Arise Sir Michael: Monty Python star knighted among New Year honours
South End Green campaigner David Kitchen gets posthumous gong
03 January, 2019 — By Dan Carrier
THE chance to travel the world, learn about other people’s cultures and discover differences is also about understanding what makes us all the same, newly-knighted broadcaster Sir Michael Palin has told the New Journal.
Sir Michael, the Monty Python star who lives in Gospel Oak, was recognised in the New Year’s Honours list for his contribution to travel, culture and geography. He had already been awarded a CBE for services to television.
He revealed his passion for travel stemmed from daydreams he had as a child. “I have always loved maps, and been thrilled by the size of the world and the amazing places there are to visit,” he said. “I wanted to be an explorer when I was seven – but by the time I’d reached the age of 10, it felt like everywhere had been discovered and visited. I was always and still am curious about the rest of the world, but I never thought I would see the North and South poles.”
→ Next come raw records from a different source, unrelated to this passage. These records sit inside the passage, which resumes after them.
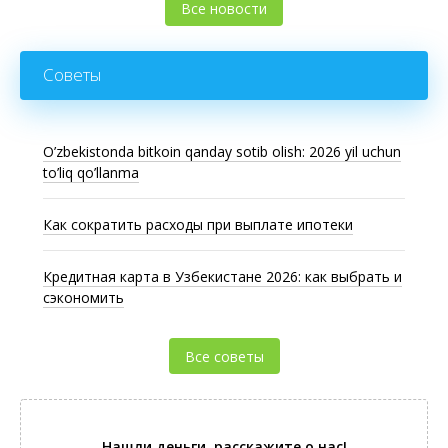
Все новости
Советы
O’zbekistonda bitkoin qanday sotib olish: 2026 yil uchun
to’liq qo’llanma
Как сократить расходы при выплате ипотеки
Кредитная карта в Узбекистане 2026: как выбрать и
сэкономить
Все советы
Нашли деньги, расскажите о нас!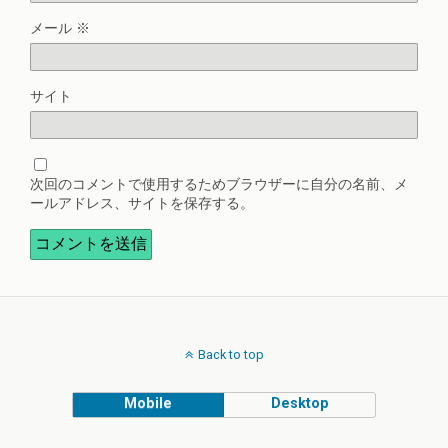
メール
※
サイト
次回のコメントで使用するためブラウザーに自分の名前、メ
ールアドレス、サイトを保存する。
Back to top
Mobile
Desktop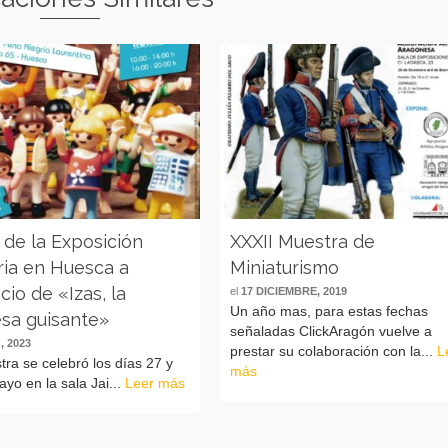
 de la Exposición
XXXII Muestra de
ria en Huesca a
Miniaturismo
cio de «Izas, la
el
17 DICIEMBRE, 2019
Un año mas, para estas fechas
esa guisante»
señaladas ClickAragón vuelve a
, 2023
prestar su colaboración con la...
L
ra se celebró los días 27 y
más
yo en la sala Jai...
Leer más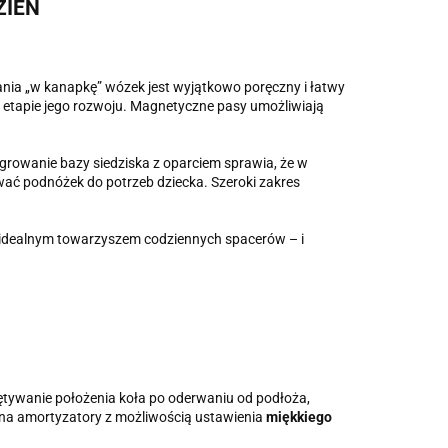
ZIEŃ
ia „w kanapkę” wózek jest wyjątkowo poręczny i łatwy
m etapie jego rozwoju. Magnetyczne pasy umożliwiają
egrowanie bazy siedziska z oparciem sprawia, że w
ć podnóżek do potrzeb dziecka. Szeroki zakres
 idealnym towarzyszem codziennych spacerów – i
ętywanie położenia koła po oderwaniu od podłoża,
 na amortyzatory z możliwością ustawienia
miękkiego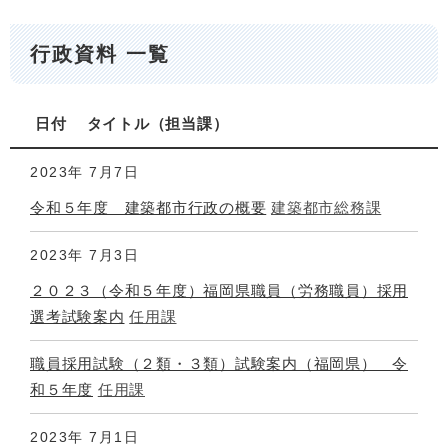
行政資料 一覧
日付
タイトル
担当課
2023年
7月7日
令和５年度 建築都市行政の概要
建築都市総務課
2023年
7月3日
２０２３（令和５年度）福岡県職員（労務職員）採用
選考試験案内
任用課
職員採用試験（２類・３類）試験案内（福岡県） 令
和５年度
任用課
2023年
7月1日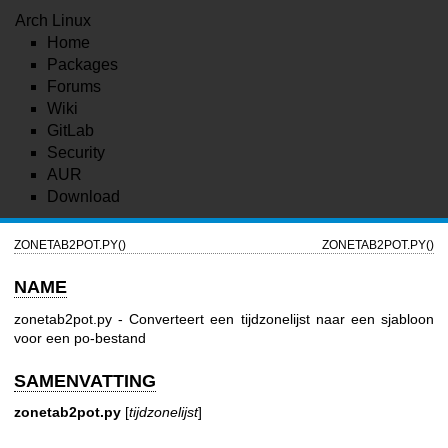
Arch Linux
Home
Packages
Forums
Wiki
GitLab
Security
AUR
Download
ZONETAB2POT.PY()
ZONETAB2POT.PY()
NAME
zonetab2pot.py - Converteert een tijdzonelijst naar een sjabloon
voor een po-bestand
SAMENVATTING
zonetab2pot.py
[
tijdzonelijst
]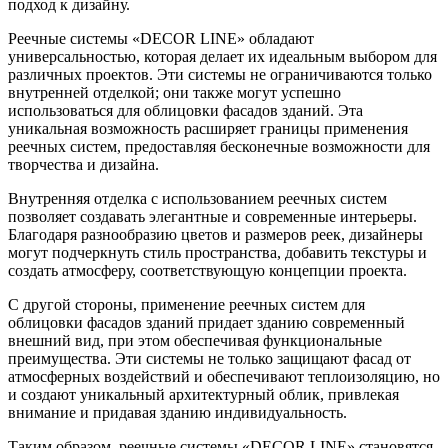
подход к дизайну.
Реечные системы «DECOR LINE» обладают
универсальностью, которая делает их идеальным выбором для
различных проектов. Эти системы не ограничиваются только
внутренней отделкой; они также могут успешно
использоваться для облицовки фасадов зданий. Эта
уникальная возможность расширяет границы применения
реечных систем, предоставляя бесконечные возможности для
творчества и дизайна.
Внутренняя отделка с использованием реечных систем
позволяет создавать элегантные и современные интерьеры.
Благодаря разнообразию цветов и размеров реек, дизайнеры
могут подчеркнуть стиль пространства, добавить текстуры и
создать атмосферу, соответствующую концепции проекта.
С другой стороны, применение реечных систем для
облицовки фасадов зданий придает зданию современный
внешний вид, при этом обеспечивая функциональные
преимущества. Эти системы не только защищают фасад от
атмосферных воздействий и обеспечивают теплоизоляцию, но
и создают уникальный архитектурный облик, привлекая
внимание и придавая зданию индивидуальность.
Таким образом, реечные системы «DECOR LINE» становятся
Sir Michael added: “I have travelled a lot. I see how it helps broaden your mind and stop you being judgemental about people. We are in such danger at the moment of being judgemental about others’ cultures. That makes us a poorer place.”
He says his background as a key member of the Monty Python team gave him transferable skills that helped when he became a travel writer – a role that not only has helped cement his position as a much-loved broadcaster but seen him appointed for a term as president of the Royal Geographic Society.
“Comedy and travel are actually not altogether different,” he explained. “It is about observing, and how we all relate and how we get along. Humour is an important part of communication. Apart from football, and talking about your kids, it is the most important way of breaking the ice. Above all, it keeps your mind open.”
Despite his travels across the globe to produce books and TV series, Gospel Oak is very much still home – although he admits that, if he had to live somewhere else, it would still be in the UK. “I have always been tempted by Scotland,” he added. “I love the wildness of the west coast and the calmer east. It has two great cities. I also like the idea of living on an island – I love ‘weather’, and Scotland has weather. I have all this wet-weather gear I could wear more often than I do now.” He admits the tropics could tempt him – not solely for the sunshine, rather the absence of wi-fi. “I also imagine I could live on an island in the Pacific – where you don’t have to worry about passwords for things, or insurance, and just lie back on a beach,” he said.
The New Year’s Honours brought an OBE for Downton Abbey actor Jim Carter, who lives in West Hampstead.
Dr Helen Pankhurst, granddaughter of suffragette Sylvia Pankhurst, was given the same honour for her work with Care International. She lives in Belsize Park. Anthony Ford Shubrook, who lives in West Hampstead and works for charity AbleChildAfrica, also received an OBE. Pink Floyd drummer Nick Mason, who lives near Hampstead Heath, received a CBE.
In the political world, David Douglas, the Conservative Party agent, and Theo Blackwell, the former Camden Labour councillor hired by Labour Mayor Sadiq Khan to be London’s tech guru, were awarded MBEs.
David, defender of the Green
THE threat of a motorway being driven through the heart of South End Green was a key moment for David Kitchen – a plan that opponents said would bring such extraordinary destruction that it had to be stopped.
And leading the charge was the personnel manager who has been awarded a British Empire Medal in the New Year’s Honours list. David, who died in March last year aged 77, has been given the award posthumously for his tireless work for South End Green Association, which he helped set up to fight plans for a four-lane carriageway and flyover through the area.
When SEGA was formed in 1966, the Greater London Council hoped to build a stretch of the Inner London Ring Road from South End Green to Belsize Park. Communities across north London were united in opposition to the project which, thanks to volunteers like David, was finally abandoned in 1973.
He was a key figure on the association for the next 50 years – and his work was not solely about conserving what made the area special, but enhancing it too. David helped organise the annual street festival and campaigned to introduce safer crossings and to restore the Victorian water fountain dating from 1880 in the middle of the Green, as well as countless other contributions.
He was involved in the siting of a plaque to George Orwell on the facade of the bookshop where the author worked in the 1930s, and a plan to have a passage running behind a parade of shops named Triffid Alley in honour of the John Wyndham novel The Day of the Triffids, which has scenes set in South End Green.
Away from his immediate area – he lived for many years just off Parliament Hill – David took young people out on canal boats, teaching them about the art of navigation, locks and steering barges.
He took an interest in environmental ecology, planting willow saplings and wild flower meadows along the banks of the River Lea.
Despite a lifetime of work dedicated to improving the world he lived in, David avoided plaudits or congratulations – something that has been put right after his passing.